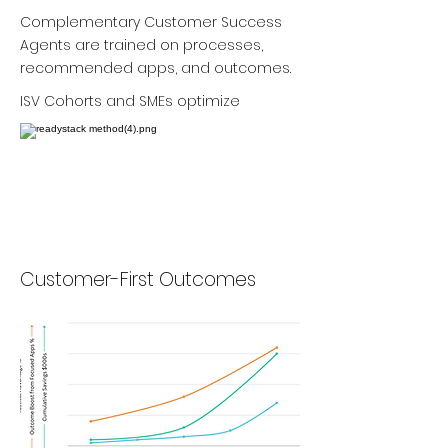
Complementary Customer Success
Agents are trained on processes,
recommended apps, and outcomes.
ISV Cohorts and SMEs optimize
Customer-First Outcomes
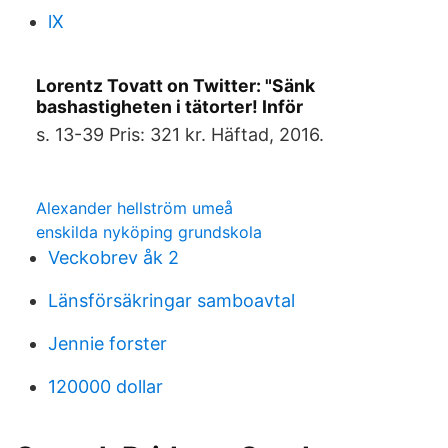
lX
Lorentz Tovatt on Twitter: "Sänk
bashastigheten i tätorter! Inför
s. 13-39 Pris: 321 kr. Häftad, 2016.
Alexander hellström umeå
enskilda nyköping grundskola
Veckobrev åk 2
Länsförsäkringar samboavtal
Jennie forster
120000 dollar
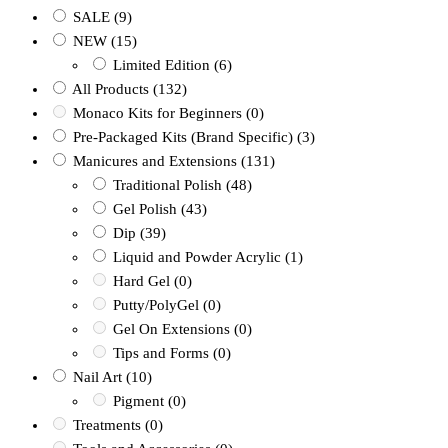
SALE
(9)
NEW
(15)
Limited Edition
(6)
All Products
(132)
Monaco Kits for Beginners
(0)
Pre-Packaged Kits (Brand Specific)
(3)
Manicures and Extensions
(131)
Traditional Polish
(48)
Gel Polish
(43)
Dip
(39)
Liquid and Powder Acrylic
(1)
Hard Gel
(0)
Putty/PolyGel
(0)
Gel On Extensions
(0)
Tips and Forms
(0)
Nail Art
(10)
Pigment
(0)
Treatments
(0)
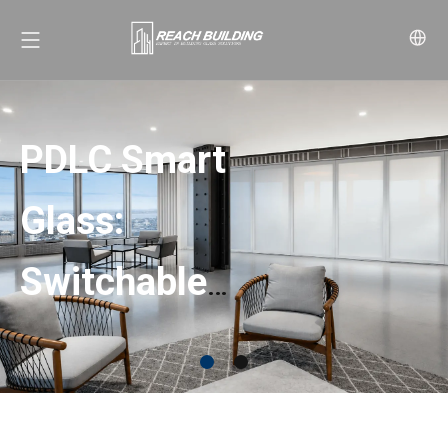
PDLC Smart
Glass:
Switchable
Privacy with
SpectraVeil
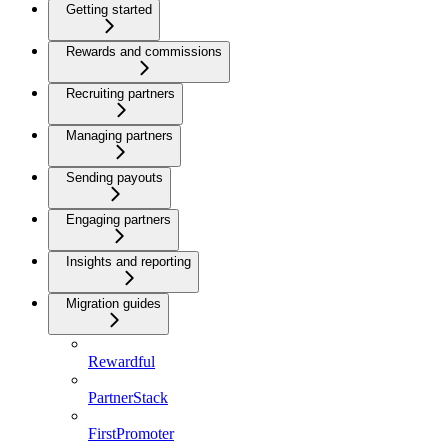
Getting started
Rewards and commissions
Recruiting partners
Managing partners
Sending payouts
Engaging partners
Insights and reporting
Migration guides
Rewardful
PartnerStack
FirstPromoter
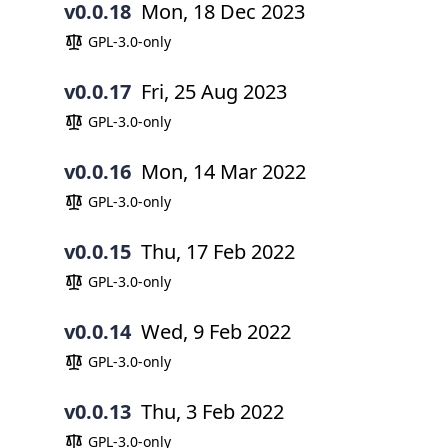
v0.0.18
Mon, 18 Dec 2023
GPL-3.0-only
v0.0.17
Fri, 25 Aug 2023
GPL-3.0-only
v0.0.16
Mon, 14 Mar 2022
GPL-3.0-only
v0.0.15
Thu, 17 Feb 2022
GPL-3.0-only
v0.0.14
Wed, 9 Feb 2022
GPL-3.0-only
v0.0.13
Thu, 3 Feb 2022
GPL-3.0-only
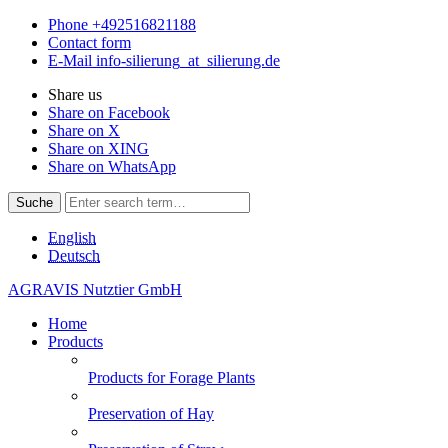
Phone
+492516821188
Contact form
E-Mail
info-silierung
_at_
silierung.de
Share us
Share on Facebook
Share on X
Share on XING
Share on WhatsApp
Suche
English
Deutsch
AGRAVIS Nutztier GmbH
Home
Products
Products for Forage Plants
Preservation of Hay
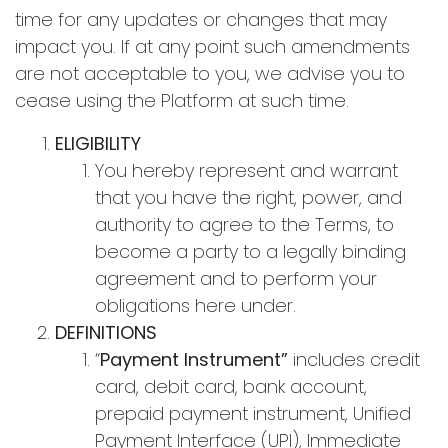
time for any updates or changes that may
impact you. If at any point such amendments
are not acceptable to you, we advise you to
cease using the Platform at such time.
ELIGIBILITY
You hereby represent and warrant
that you have the right, power, and
authority to agree to the Terms, to
become a party to a legally binding
agreement and to perform your
obligations here under.
DEFINITIONS
“
Payment Instrument”
includes credit
card, debit card, bank account,
prepaid payment instrument, Unified
Payment Interface (UPI), Immediate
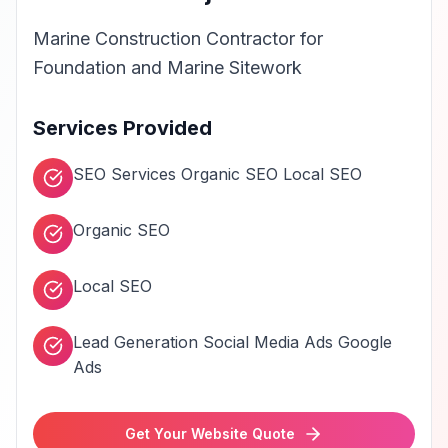
Marine Construction Contractor for
Foundation and Marine Sitework
Services Provided
SEO Services Organic SEO Local SEO
Organic SEO
Local SEO
Lead Generation Social Media Ads Google
Ads
Get Your Website Quote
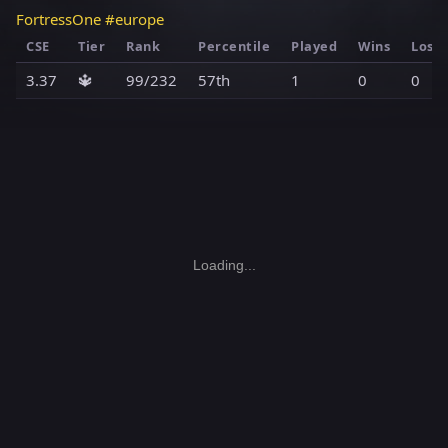
FortressOne #europe
CSE
Tier
Rank
Percentile
Played
Wins
Loss
3.37
🔱
99/232
57th
1
0
0
Loading...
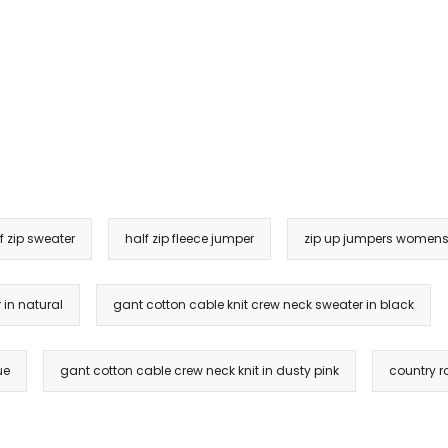
f zip sweater
half zip fleece jumper
zip up jumpers women
 in natural
gant cotton cable knit crew neck sweater in black
ue
gant cotton cable crew neck knit in dusty pink
country ro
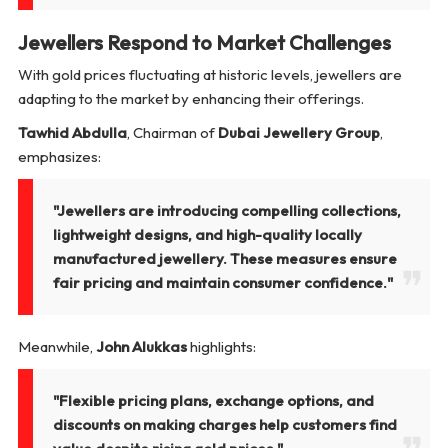
Jewellers Respond to Market Challenges
With gold prices fluctuating at historic levels, jewellers are
adapting to the market by enhancing their offerings.
Tawhid Abdulla
, Chairman of
Dubai Jewellery Group
,
emphasizes:
"Jewellers are introducing compelling collections,
lightweight designs, and high-quality locally
manufactured jewellery. These measures ensure
fair pricing and maintain consumer confidence."
Meanwhile,
John Alukkas
highlights:
"Flexible pricing plans, exchange options, and
discounts on making charges help customers find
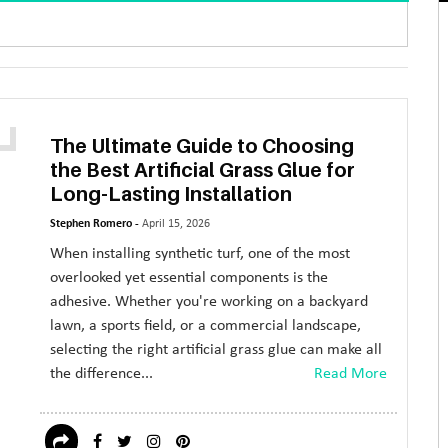
The Ultimate Guide to Choosing
the Best Artificial Grass Glue for
Long-Lasting Installation
Stephen Romero -
April 15, 2026
When installing synthetic turf, one of the most
overlooked yet essential components is the
adhesive. Whether you're working on a backyard
lawn, a sports field, or a commercial landscape,
selecting the right artificial grass glue can make all
the difference...
Read More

|---|

__Assignment__:
Could you recast the text from all the rows above as a JSON list of strings, one string per line, with blank lines left out? Leave the pictures out of the answer.

__Solved problem__:
[
  "Complementary Customer Success",
  "Agents are trained on processes,",
  "recommended apps, and outcomes.",
  "ISV Cohorts and SMEs optimize",
  "Customer-First Outcomes",
  "lX",
  "Lorentz Tovatt on Twitter: \"Sänk",
  "bashastigheten i tätorter! Inför",
  "s. 13-39 Pris: 321 kr. Häftad, 2016.",
  "Alexander hellström umeå",
  "enskilda nyköping grundskola",
  "Veckobrev åk 2",
  "Länsförsäkringar samboavtal",
  "Jennie forster",
  "120000 dollar",
  "SALE",
  "(9)",
  "NEW",
  "(15)",
  "Limited Edition",
  "(6)",
  "All Products",
  "(132)",
  "Monaco Kits for Beginners",
  "(0)",
  "Pre-Packaged Kits (Brand Specific)",
  "(3)",
  "Manicures and Extensions",
  "(131)",
  "Traditional Polish",
  "(48)",
  "Gel Polish",
  "(43)",
  "Dip",
  "(39)",
  "Liquid and Powder Acrylic",
  "(1)",
  "Hard Gel",
  "(0)",
  "Putty/PolyGel",
  "(0)",
  "Gel On Extensions",
  "(0)",
  "Tips and Forms",
  "(0)",
  "Nail Art",
  "(10)",
  "Pigment",
  "(0)",
  "Treatments",
  "(0)",
  "PDLC Smart",
  "Glass:",
  "Switchable",
  "Privacy with",
  "SpectraVeil",
  "Getting started",
  "Rewards and commissions",
  "Recruiting partners",
  "Managing partners",
  "Sending payouts",
  "Engaging partners",
  "Insights and reporting",
  "Migration guides",
  "Rewardful",
  "PartnerStack",
  "FirstPromoter",
  "v0.0.18",
  "Mon, 18 Dec 2023",
  "GPL-3.0-only",
  "v0.0.17",
  "Fri, 25 Aug 2023",
  "GPL-3.0-only",
  "v0.0.16",
  "Mon, 14 Mar 2022",
  "GPL-3.0-only",
  "v0.0.15",
  "Thu, 17 Feb 2022",
  "GPL-3.0-only",
  "v0.0.14",
  "Wed, 9 Feb 2022",
  "GPL-3.0-only",
  "v0.0.13",
  "Thu, 3 Feb 2022",
  "GPL-3.0-only",
  "Phone",
  "+492516821188",
  "Contact form",
  "E-Mail",
  "info-silierung",
  "_at_",
  "silierung.de",
  "Share us",
  "Share on Facebook",
  "Share on X",
  "Share on XING",
  "Share on WhatsApp",
  "Suche",
  "English",
  "Deutsch",
  "AGRAVIS Nutztier GmbH",
  "Home",
  "Products",
  "Products for Forage Plants",
  "Preservation of Hay",
  "time for any updates or changes that may",
  "impact you. If at any point such amendments",
  "are not acceptable to you, we advise you to",
  "cease using the Platform at such time.",
  "ELIGIBILITY",
  "You hereby represent and warrant",
  "that you have the right, power, and",
  "authority to agree to the Terms, to",
  "become a party to a legally binding",
  "agreement and to perform your",
  "obligations here under.",
  "DEFINITIONS",
  "“",
  "Payment Instrument”",
  "includes credit",
  "card, debit card, bank account,",
  "prepaid payment instrument, Unified",
  "Payment Interface (UPI), Immediate",
  "Marine Construction Contractor for",
  "Foundation and Marine Sitework",
  "Services Provided",
  "SEO Services Organic SEO Local SEO",
  "Organic SEO",
  "Local SEO",
  "Lead Generation Social Media Ads Google",
  "Ads",
  "Get Your Website Quote",
  "FortressOne #europe",
  "CSE",
  "Tier",
  "Rank",
  "Percentile",
  "Played",
  "Wins",
  "Loss",
  "3.37",
  "🔱",
  "99/232",
  "57th",
  "1",
  "0",
  "0",
  "Loading...",
  "f zip sweater",
  "half zip fleece jumper",
  "zip up jumpers women",
  " in natural",
  "gant cotton cable knit crew neck sweater in black",
  "ue",
  "gant cotton cable crew neck knit in dusty pink",
  "country ro",
  "Jewellers Respond to Market Challenges",
  "With gold prices fluctuating at historic levels, jewellers are",
  "adapting to the market by enhancing their offerings.",
  "Tawhid Abdulla",
  ", Chairman of",
  "Dubai Jewellery Group",
  ",",
  "emphasizes:",
  "\"Jewellers are introducing compelling collections,",
  "lightweight designs, and high-quality locally",
  "manufactured jewellery. These measures ensure",
  "fair pricing and maintain consumer confidence.\"",
  "Meanwhile,",
  "John Alukkas",
  "highlights:",
  "\"Flexible pricing plans, exchange options, and",
  "discounts on making charges help customers find",
  "The Ultimate Guide to Choosing",
  "the Best Artificial Grass Glue for",
  "Long-Lasting Installation",
  "Stephen Romero -",
  "April 15, 2026",
  "When installing synthetic turf, one of the most",
  "overlooked yet essential components is the",
  "adhesive. Whether you're working on a backyard",
  "lawn, a sports field, or a commercial landscape,",
  "selecting the right artificial grass glue can make all",
  "the difference...",
  "Read More"
]